Tauwetter im Kalten Krieg zwischen Amazon und der Buchbranche?

Frankfurt · Im Dauerstreit zwischen Amazon und der Buchbranche deutet sich auf der Buchmesse eine leichte Entspannung an. Derweil rüstet der deutsche Dachverband in der Auseinandersetzung mit dem Online-Riesen weiter nach.

Amazon ist auf der Buchmesse gar nicht vertreten. Doch auch ohne eigene Präsenz gibt der US-Konzern den Takt vor. Zur weltgrößten Bücherschau hat Amazon , das Händler und Verleger zugleich sein will, wie erwartet seine E-Book-Flat-rate angekündigt. Beim Dienst Kindle Unlimited sollen die Nutzer für einen monatlichen Betrag von 9,99 Euro Zugang zu einer Auswahl digitaler Bücher haben.
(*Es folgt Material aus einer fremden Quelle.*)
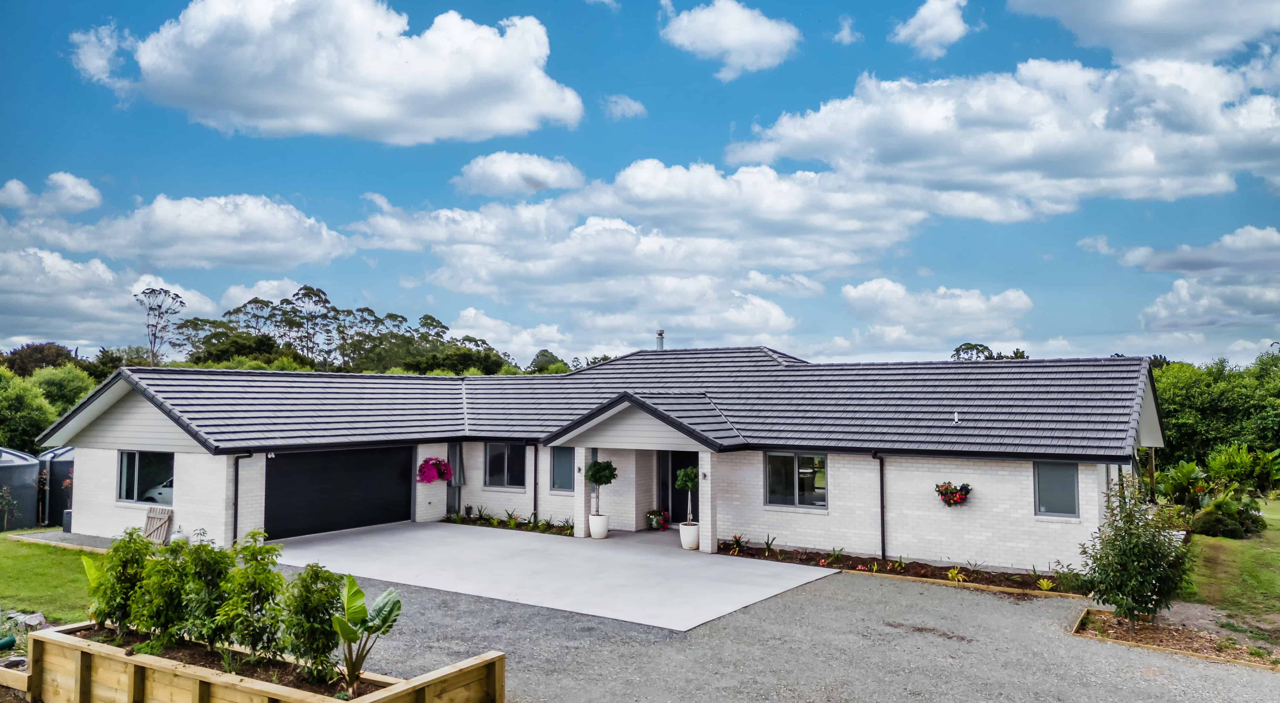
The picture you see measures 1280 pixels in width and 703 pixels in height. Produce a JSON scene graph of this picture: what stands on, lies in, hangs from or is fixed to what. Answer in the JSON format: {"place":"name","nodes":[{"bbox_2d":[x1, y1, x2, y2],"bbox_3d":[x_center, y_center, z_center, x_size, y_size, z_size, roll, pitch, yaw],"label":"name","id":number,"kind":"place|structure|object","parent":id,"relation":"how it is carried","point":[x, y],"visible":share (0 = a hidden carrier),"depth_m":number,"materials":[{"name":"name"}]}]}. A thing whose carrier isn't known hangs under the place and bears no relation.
{"place":"outdoors","nodes":[
{"label":"outdoors","id":0,"kind":"place"},
{"bbox_2d":[0,528,100,624],"label":"lawn","id":1,"kind":"structure","parent":0,"point":[10,563],"materials":[{"name":"green plant"}]},
{"bbox_2d":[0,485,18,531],"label":"shrub","id":2,"kind":"object","parent":1,"relation":"on","point":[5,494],"visible":1,"depth_m":19.45,"materials":[{"name":"green plant"}]},
{"bbox_2d":[0,446,41,530],"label":"water tank","id":3,"kind":"object","parent":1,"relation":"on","point":[33,492],"visible":0.97,"depth_m":21.14,"materials":[{"name":"grey plastic"}]},
{"bbox_2d":[39,444,73,527],"bbox_3d":[-14.363,3.433,22.699,1.974,2.080,1.806,-2,-4,34],"label":"water tank","id":4,"kind":"object","parent":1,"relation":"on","point":[60,476],"visible":0.45,"depth_m":21.81,"materials":[{"name":"plastic"}]},
{"bbox_2d":[0,172,100,216],"label":"cloud","id":5,"kind":"structure","parent":0,"point":[78,188],"materials":[{"name":"white"}]},
{"bbox_2d":[3,528,116,552],"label":"gravel strip","id":6,"kind":"structure","parent":0,"point":[69,537],"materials":[{"name":"grey gravel"}]},
{"bbox_2d":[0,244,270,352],"label":"cloud","id":7,"kind":"structure","parent":0,"point":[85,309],"materials":[{"name":"white"}]},
{"bbox_2d":[3,187,355,270],"label":"cloud","id":8,"kind":"structure","parent":0,"point":[227,250],"materials":[{"name":"white"}]},
{"bbox_2d":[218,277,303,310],"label":"cloud","id":9,"kind":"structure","parent":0,"point":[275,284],"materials":[{"name":"white"}]},
{"bbox_2d":[70,0,586,142],"label":"cloud","id":10,"kind":"structure","parent":0,"point":[437,88],"materials":[{"name":"white"}]},
{"bbox_2d":[455,152,586,196],"label":"cloud","id":11,"kind":"structure","parent":0,"point":[543,176],"materials":[{"name":"white"}]},
{"bbox_2d":[259,522,837,633],"label":"driveway","id":12,"kind":"structure","parent":0,"point":[778,590],"materials":[{"name":"grey concrete"}]},
{"bbox_2d":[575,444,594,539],"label":"porch column","id":13,"kind":"structure","parent":12,"relation":"on","point":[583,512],"depth_m":18.83,"materials":[{"name":"white brick"}]},
{"bbox_2d":[587,513,609,538],"bbox_3d":[-0.856,3.639,18.339,0.461,0.475,0.459,-2,-4,34],"label":"white planter","id":14,"kind":"object","parent":12,"relation":"on","point":[590,522],"visible":0.89,"depth_m":18.16,"materials":[{"name":"white ceramic"}]},
{"bbox_2d":[585,458,616,514],"bbox_3d":[-0.820,2.800,18.066,0.671,1.221,0.664,-2,-4,34],"label":"topiary tree","id":15,"kind":"object","parent":14,"relation":"in","point":[593,473],"visible":0.94,"depth_m":17.92,"materials":[{"name":"green plant"}]},
{"bbox_2d":[645,508,669,530],"bbox_3d":[0.386,3.784,19.846,0.601,0.512,0.591,-2,-4,34],"label":"potted plant","id":16,"kind":"object","parent":12,"relation":"on","point":[654,524],"visible":0.98,"depth_m":19.75,"materials":[{"name":"plant"}]},
{"bbox_2d":[678,521,699,549],"bbox_3d":[0.971,3.604,17.230,0.481,0.497,0.478,-2,-4,34],"label":"white planter","id":17,"kind":"object","parent":12,"relation":"on","point":[684,537],"visible":0.81,"depth_m":17.04,"materials":[{"name":"white ceramic"}]},
{"bbox_2d":[674,466,698,526],"bbox_3d":[0.971,2.759,17.027,0.602,1.120,0.600,-2,-4,34],"label":"topiary tree","id":18,"kind":"object","parent":17,"relation":"in","point":[691,483],"visible":0.85,"depth_m":16.89,"materials":[{"name":"green plant"}]},
{"bbox_2d":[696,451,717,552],"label":"porch column","id":19,"kind":"structure","parent":12,"relation":"on","point":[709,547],"depth_m":17.13,"materials":[{"name":"white brick"}]},
{"bbox_2d":[32,346,1166,574],"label":"house","id":20,"kind":"structure","parent":0,"point":[188,505],"depth_m":18.06,"materials":[{"name":"white brick"}]},
{"bbox_2d":[117,451,173,506],"bbox_3d":[-9.920,2.526,17.898,1.958,1.263,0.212,-2,-4,34],"label":"window","id":21,"kind":"structure","parent":20,"relation":"in","point":[126,462],"depth_m":17.96,"materials":[{"name":"glass"}]},
{"bbox_2d":[232,452,256,543],"bbox_3d":[-7.997,2.999,17.918,0.535,2.211,0.326,-2,-4,34],"label":"drainpipe","id":22,"kind":"object","parent":20,"relation":"attached to","point":[236,505],"visible":0.72,"depth_m":17.95,"materials":[{"name":"black metal"}]},
{"bbox_2d":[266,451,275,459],"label":"wall lamp","id":23,"kind":"object","parent":20,"relation":"attached to","point":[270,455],"visible":0.94,"depth_m":18.07,"materials":[{"name":"black"}]},
{"bbox_2d":[262,445,415,541],"bbox_3d":[-6.712,3.148,19.990,0.175,2.179,3.879,-2,-4,34],"label":"garage door","id":24,"kind":"structure","parent":20,"relation":"in","point":[380,460],"depth_m":19.58,"materials":[{"name":"black metal"}]},
{"bbox_2d":[416,457,453,483],"bbox_3d":[-4.858,2.842,21.069,0.766,0.691,0.903,-2,-4,34],"label":"hanging flower basket","id":25,"kind":"object","parent":20,"relation":"attached to","point":[428,462],"visible":0.96,"depth_m":20.93,"materials":[{"name":"pink plant"}]},
{"bbox_2d":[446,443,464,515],"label":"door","id":26,"kind":"structure","parent":20,"relation":"in","point":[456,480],"depth_m":22.05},
{"bbox_2d":[485,442,527,489],"bbox_3d":[-3.173,2.728,21.563,1.461,1.414,0.162,-2,-4,34],"label":"window","id":27,"kind":"structure","parent":20,"relation":"in","point":[494,460],"depth_m":21.62,"materials":[{"name":"glass"}]},
{"bbox_2d":[532,443,539,523],"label":"drainpipe","id":28,"kind":"object","parent":20,"relation":"attached to","point":[536,467],"visible":0.95,"depth_m":21.17,"materials":[{"name":"black metal"}]},
{"bbox_2d":[549,446,575,491],"bbox_3d":[-1.651,2.623,20.002,0.840,1.222,0.135,-2,-4,34],"label":"window","id":29,"kind":"structure","parent":20,"relation":"in","point":[558,471],"depth_m":20.05,"materials":[{"name":"blue glass"}]},
{"bbox_2d":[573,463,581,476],"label":"wall lamp","id":30,"kind":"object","parent":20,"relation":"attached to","point":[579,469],"visible":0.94,"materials":[{"name":"silver metal"}]},
{"bbox_2d":[655,329,665,350],"bbox_3d":[0.630,-0.105,27.929,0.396,0.993,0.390,-2,-4,34],"label":"chimney pipe","id":31,"kind":"object","parent":20,"relation":"on","point":[661,334],"visible":0.69,"depth_m":27.84,"materials":[{"name":"metal"}]},
{"bbox_2d":[656,448,697,526],"bbox_3d":[1.000,3.128,20.258,1.518,2.213,0.185,-2,-4,34],"label":"front door","id":32,"kind":"structure","parent":20,"relation":"in","point":[673,467],"depth_m":20.29,"materials":[{"name":"black"}]},
{"bbox_2d":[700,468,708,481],"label":"wall lamp","id":33,"kind":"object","parent":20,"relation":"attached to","point":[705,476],"visible":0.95,"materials":[{"name":"silver metal"}]},
{"bbox_2d":[764,452,827,509],"bbox_3d":[3.075,2.498,17.444,1.363,1.290,0.163,-2,-4,34],"label":"window","id":34,"kind":"structure","parent":20,"relation":"in","point":[817,462],"depth_m":17.47,"materials":[{"name":"clear glass"}]},
{"bbox_2d":[870,451,886,560],"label":"drainpipe","id":35,"kind":"object","parent":20,"relation":"attached to","point":[883,517],"visible":0.96,"depth_m":16.82,"materials":[{"name":"black metal"}]},
{"bbox_2d":[933,481,973,506],"bbox_3d":[5.476,2.489,15.511,0.702,0.553,0.567,-2,-4,34],"label":"hanging flower basket","id":36,"kind":"object","parent":20,"relation":"attached to","point":[965,494],"visible":0.97,"depth_m":15.44,"materials":[{"name":"red plant"}]},
{"bbox_2d":[952,410,960,422],"bbox_3d":[6.133,1.302,17.199,0.161,0.278,0.205,-2,-4,34],"label":"vent pipe","id":37,"kind":"object","parent":20,"relation":"on","point":[956,419],"visible":0.98,"depth_m":17.18,"materials":[{"name":"white metal"}]},
{"bbox_2d":[1033,460,1079,517],"bbox_3d":[7.088,2.305,15.097,0.671,1.104,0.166,-2,-4,34],"label":"window","id":38,"kind":"structure","parent":20,"relation":"in","point":[1057,501],"depth_m":15.12,"materials":[{"name":"glass"}]},
{"bbox_2d":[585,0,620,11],"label":"cloud","id":39,"kind":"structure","parent":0,"point":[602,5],"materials":[{"name":"white"}]},
{"bbox_2d":[601,94,646,118],"label":"cloud","id":40,"kind":"structure","parent":0,"point":[634,106],"materials":[{"name":"white"}]},
{"bbox_2d":[349,157,919,347],"label":"cloud","id":41,"kind":"structure","parent":0,"point":[648,243],"materials":[{"name":"white"}]},
{"bbox_2d":[0,0,1279,366],"label":"sky","id":42,"kind":"structure","parent":0,"point":[721,140],"materials":[{"name":"blue"}]},
{"bbox_2d":[661,0,800,79],"label":"cloud","id":43,"kind":"structure","parent":0,"point":[734,35],"materials":[{"name":"white"}]},
{"bbox_2d":[283,555,1279,702],"label":"gravel driveway","id":44,"kind":"structure","parent":0,"point":[883,597],"materials":[{"name":"grey gravel"}]},
{"bbox_2d":[719,540,1085,597],"bbox_3d":[4.130,3.714,15.018,6.985,0.180,1.517,-2,-4,34],"label":"flower bed","id":45,"kind":"object","parent":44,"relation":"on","point":[890,572],"visible":0.58,"depth_m":15.03,"materials":[{"name":"brown wood"}]},
{"bbox_2d":[727,534,745,552],"bbox_3d":[1.838,3.691,16.992,0.518,0.357,0.539,-2,-4,34],"label":"plant","id":46,"kind":"object","parent":45,"relation":"in","point":[737,540],"visible":0.96,"depth_m":16.99,"materials":[{"name":"plant"}]},
{"bbox_2d":[763,534,776,552],"bbox_3d":[2.414,3.668,16.883,0.530,0.437,0.596,1,-3,-22],"label":"plant","id":47,"kind":"object","parent":45,"relation":"on","point":[769,544],"visible":0.97,"depth_m":16.89,"materials":[{"name":"green plant"}]},
{"bbox_2d":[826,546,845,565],"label":"plant","id":48,"kind":"object","parent":45,"relation":"in","point":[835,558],"visible":0.93,"depth_m":15.52,"materials":[{"name":"green plant"}]},
{"bbox_2d":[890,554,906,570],"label":"small plant","id":49,"kind":"object","parent":45,"relation":"in","point":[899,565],"visible":0.94,"depth_m":15.31,"materials":[{"name":"green plant"}]},
{"bbox_2d":[945,566,965,582],"bbox_3d":[5.033,3.566,14.115,0.505,0.291,0.519,-2,-4,34],"label":"small plant","id":50,"kind":"object","parent":45,"relation":"in","point":[949,574],"visible":0.84,"depth_m":14.10,"materials":[{"name":"yellow plant"}]},
{"bbox_2d":[1036,575,1055,591],"bbox_3d":[6.147,3.521,13.439,0.465,0.287,0.472,2,-4,-34],"label":"small plant","id":51,"kind":"object","parent":45,"relation":"in","point":[1045,585],"visible":0.91,"depth_m":13.41,"materials":[{"name":"plant"}]},
{"bbox_2d":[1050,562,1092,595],"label":"shrub","id":52,"kind":"object","parent":45,"relation":"in","point":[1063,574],"visible":0.74,"depth_m":13.46,"materials":[{"name":"green plant"}]},
{"bbox_2d":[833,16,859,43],"label":"cloud","id":53,"kind":"structure","parent":0,"point":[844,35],"materials":[{"name":"white"}]},
{"bbox_2d":[891,0,970,56],"label":"cloud","id":54,"kind":"structure","parent":0,"point":[926,35],"materials":[{"name":"white"}]},
{"bbox_2d":[838,280,1034,349],"label":"cloud","id":55,"kind":"structure","parent":0,"point":[874,286],"materials":[{"name":"white"}]},
{"bbox_2d":[721,48,1279,221],"label":"cloud","id":56,"kind":"structure","parent":0,"point":[1146,165],"materials":[{"name":"white"}]},
{"bbox_2d":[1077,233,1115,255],"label":"cloud","id":57,"kind":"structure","parent":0,"point":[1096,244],"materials":[{"name":"white"}]},
{"bbox_2d":[1006,0,1279,62],"label":"cloud","id":58,"kind":"structure","parent":0,"point":[1116,21],"materials":[{"name":"white"}]},
{"bbox_2d":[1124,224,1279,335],"label":"cloud","id":59,"kind":"structure","parent":0,"point":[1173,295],"materials":[{"name":"white"}]},
{"bbox_2d":[1176,497,1279,641],"label":"lawn","id":60,"kind":"structure","parent":0,"point":[1221,540],"materials":[{"name":"green plant"}]},
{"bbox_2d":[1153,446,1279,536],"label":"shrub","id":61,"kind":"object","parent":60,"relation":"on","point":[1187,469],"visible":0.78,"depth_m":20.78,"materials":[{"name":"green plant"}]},
{"bbox_2d":[1190,503,1254,538],"bbox_3d":[12.485,3.665,18.937,1.329,0.839,1.313,-2,-4,34],"label":"shrub","id":62,"kind":"object","parent":60,"relation":"on","point":[1223,530],"visible":0.84,"depth_m":18.61,"materials":[{"name":"green plant"}]},
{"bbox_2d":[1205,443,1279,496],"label":"shrub","id":63,"kind":"object","parent":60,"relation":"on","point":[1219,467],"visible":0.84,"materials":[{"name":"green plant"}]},
{"label":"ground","id":64,"kind":"structure","parent":0},
{"bbox_2d":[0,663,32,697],"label":"wooden edging","id":65,"kind":"object","parent":64,"relation":"on","point":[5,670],"visible":0.69,"depth_m":8.01,"materials":[{"name":"brown wood"}]},
{"bbox_2d":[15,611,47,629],"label":"rock","id":66,"kind":"object","parent":64,"relation":"on","point":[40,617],"visible":0.7,"depth_m":10.54,"materials":[{"name":"grey stone"}]},
{"bbox_2d":[0,342,87,377],"label":"tree","id":67,"kind":"object","parent":64,"relation":"on","point":[30,348],"visible":0.41,"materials":[{"name":"green plant"}]},
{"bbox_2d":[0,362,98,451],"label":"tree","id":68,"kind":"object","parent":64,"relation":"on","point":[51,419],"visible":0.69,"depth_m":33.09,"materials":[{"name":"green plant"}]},
{"bbox_2d":[141,507,173,543],"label":"wooden gate","id":69,"kind":"structure","parent":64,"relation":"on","point":[161,535],"depth_m":17.21,"materials":[{"name":"brown wood"}]},
{"bbox_2d":[133,286,186,366],"label":"tree","id":70,"kind":"object","parent":64,"relation":"on","point":[158,316],"visible":0.8,"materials":[{"name":"plant"}]},
{"bbox_2d":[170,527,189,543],"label":"gas cylinder","id":71,"kind":"object","parent":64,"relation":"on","point":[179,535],"visible":0.5,"depth_m":16.59,"materials":[{"name":"white metal"}]},
{"bbox_2d":[20,619,505,702],"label":"raised garden bed","id":72,"kind":"object","parent":64,"relation":"on","point":[456,679],"visible":0.78,"depth_m":7.57,"materials":[{"name":"brown wood"}]},
{"bbox_2d":[89,528,156,636],"bbox_3d":[-5.048,2.292,8.709,0.721,1.064,0.696,-2,-4,34],"label":"shrub","id":73,"kind":"object","parent":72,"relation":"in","point":[120,574],"visible":0.85,"depth_m":8.59,"materials":[{"name":"green plant"}]},
{"bbox_2d":[134,533,195,646],"bbox_3d":[-4.462,2.280,8.393,0.689,1.039,0.687,-2,-4,34],"label":"shrub","id":74,"kind":"object","parent":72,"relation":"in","point":[156,624],"visible":0.85,"depth_m":8.26,"materials":[{"name":"green plant"}]},
{"bbox_2d":[178,533,239,649],"bbox_3d":[-3.991,2.253,8.258,0.707,1.087,0.710,-2,-4,34],"label":"shrub","id":75,"kind":"object","parent":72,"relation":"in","point":[216,570],"visible":0.86,"depth_m":8.12,"materials":[{"name":"green plant"}]},
{"bbox_2d":[218,532,287,660],"bbox_3d":[-3.451,2.198,7.924,0.705,1.122,0.700,-2,-4,34],"label":"shrub","id":76,"kind":"object","parent":72,"relation":"in","point":[254,640],"visible":0.97,"depth_m":7.81,"materials":[{"name":"green plant"}]},
{"bbox_2d":[277,563,344,681],"bbox_3d":[-2.791,2.298,7.551,0.674,0.997,0.662,-2,-4,34],"label":"shrub","id":77,"kind":"object","parent":72,"relation":"in","point":[321,572],"visible":0.96,"depth_m":7.42,"materials":[{"name":"green plant"}]},
{"bbox_2d":[330,579,401,687],"bbox_3d":[-2.302,2.394,7.442,0.643,0.850,0.799,0,-3,-3],"label":"plant","id":78,"kind":"object","parent":72,"relation":"in","point":[385,606],"visible":0.98,"depth_m":7.42,"materials":[{"name":"green plant"}]},
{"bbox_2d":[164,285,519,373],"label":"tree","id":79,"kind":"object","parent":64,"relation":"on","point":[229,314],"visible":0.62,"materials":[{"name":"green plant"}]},
{"bbox_2d":[440,511,577,536],"bbox_3d":[-2.959,3.994,20.382,4.569,0.347,0.996,-2,-4,34],"label":"planting bed","id":80,"kind":"object","parent":64,"relation":"on","point":[446,522],"visible":0.48,"depth_m":20.54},
{"bbox_2d":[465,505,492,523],"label":"plant","id":81,"kind":"object","parent":80,"relation":"in","point":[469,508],"visible":0.94,"depth_m":21.13,"materials":[{"name":"green plant"}]},
{"bbox_2d":[505,508,519,527],"bbox_3d":[-2.975,3.907,20.687,0.533,0.484,0.670,2,-3,-31],"label":"plant","id":82,"kind":"object","parent":80,"relation":"in","point":[510,517],"visible":0.95,"depth_m":20.65,"materials":[{"name":"green plant"}]},
{"bbox_2d":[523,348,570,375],"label":"tree","id":83,"kind":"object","parent":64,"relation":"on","point":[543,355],"visible":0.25,"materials":[{"name":"green plant"}]},
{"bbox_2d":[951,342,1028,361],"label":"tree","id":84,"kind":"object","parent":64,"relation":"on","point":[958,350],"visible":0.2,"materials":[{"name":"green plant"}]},
{"bbox_2d":[1070,607,1279,671],"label":"garden bed","id":85,"kind":"object","parent":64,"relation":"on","point":[1166,647],"visible":0.57,"depth_m":10.34,"materials":[{"name":"brown wood"}]},
{"bbox_2d":[1077,475,1192,624],"bbox_3d":[6.303,2.543,11.290,1.413,1.845,1.441,-2,-4,34],"label":"shrub","id":86,"kind":"object","parent":85,"relation":"in","point":[1143,608],"visible":0.99,"depth_m":11.05,"materials":[{"name":"green plant"}]},
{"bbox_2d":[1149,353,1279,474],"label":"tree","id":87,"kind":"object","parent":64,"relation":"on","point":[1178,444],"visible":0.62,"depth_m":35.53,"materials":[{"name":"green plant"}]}
]}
Es sind aber bisher wenige deutsche Verlage, die bei Amazon mitmachen - und dann auch mit älteren Titeln ("Backlist"). Etwa Bastei Lübbe, einer der deutschen Vorreiter im E-Book-Geschäft (wir haben berichtet). Deutschlands Verlage tasten sich an das neue Feld nur zögerlich heran. Bisher weiß niemand, ob sich beim Abo von digitalen Büchern wirklich etwas verdienen lässt. Ohnehin gibt es neben Amazon bereits andere Firmen wie Skoobe, die mehr Titel im Programm haben. "Die Buchbranche wird nur mit Flatrate-Angeboten nicht überleben können", sagt ein Verlagsmanager.

Amazon wiederum kann seine Flatrate-Initiative mit dem seit Monaten auch in den USA tobenden Streit über Rabatte für E-Books verknüpfen. In harten Verhandlungen hat Amazon versucht, den Verlagen bei E-Books 50 Prozent Rabatt abzutrotzen: genauso viel wie bei den gedruckten Büchern. Dies hat zum Kleinkrieg mit dem US-Verlag Hachette und mit Bonnier (Ullstein, Carlsen) in Deutschland geführt, deren gedruckte Bücher zum Teil bei Amazon ausgelistet wurden. Bei digitalen Büchern gelten 30 Prozent, inoffiziell aber 35 bis 40 Prozent, wie Kenner sagen.

Unter dem Eindruck der Proteste von Verlagen und über 1000 Autoren scheint Amazon jetzt zum Einlenken bereit, heißt es aus Insiderkreisen. Unter den deutschen Verlagen will in Frankfurt niemand offiziell über die Beziehungen zum wichtigen "Handelspartner" Amazon reden, weder Branchenführer Random House (Bertelsmann) noch andere führende Verlage.

Wie alle Verkäufer profitiert auch Amazon von der Buchpreisbindung in Deutschland, die auch für digitale Bücher gilt. Zugleich ist dies Amazons größtes Problem, da Wachstum über Preiskriege nicht erzielt werden kann. Der Marktanteil des Online-Riesen liegt deshalb nach Schätzungen bei E-Books in Deutschland nur bei rund 40 Prozent. In den USA hält Amazon dank kräftiger Preisnachlässe 60 Prozent, in Großbritannien sogar 90.

Außerdem hat sich in Deutschland als Alternative zu Kindle der von großen Buchhandelsketten vertriebene E-Book-Reader Tolino (Thalia, Weltbild, Hugendubel) etabliert. Diese haben auf der Buchmesse angekündigt, künftig mit dem Buchgroßhändler Libri zu kooperieren. Über Libri können auch kleinere Buchhändler ins Tolino-Boot kommen. Zusätzlich versucht der Dachverband der Branche, der Börsenverein der Deutschen Buchhandels, die Beratungskompetenz der Sortimenter zu stärken. Geplant ist ein Online-Datenpool zu den lieferbaren Büchern.

Amazon forciert unterdessen seinen Selbstbedienungs-Verlag Kindle Direct Publishing. Dort können Autoren ihre E-Books auf der Kindle-Plattform veröffentlichen - und erhalten den im herkömmlichen Verlagsgeschäft unvorstellbaren Anteil von 70 Prozent der Einnahmen. Zugleich müssen sie sich aber um alles, von der Korrektur bis zur Werbung, selbst kümmern. Nach Amazon-Angaben machen die Direkt-Bücher rund die Hälfte der in Deutschland gelesenen Kindle-E-Books aus.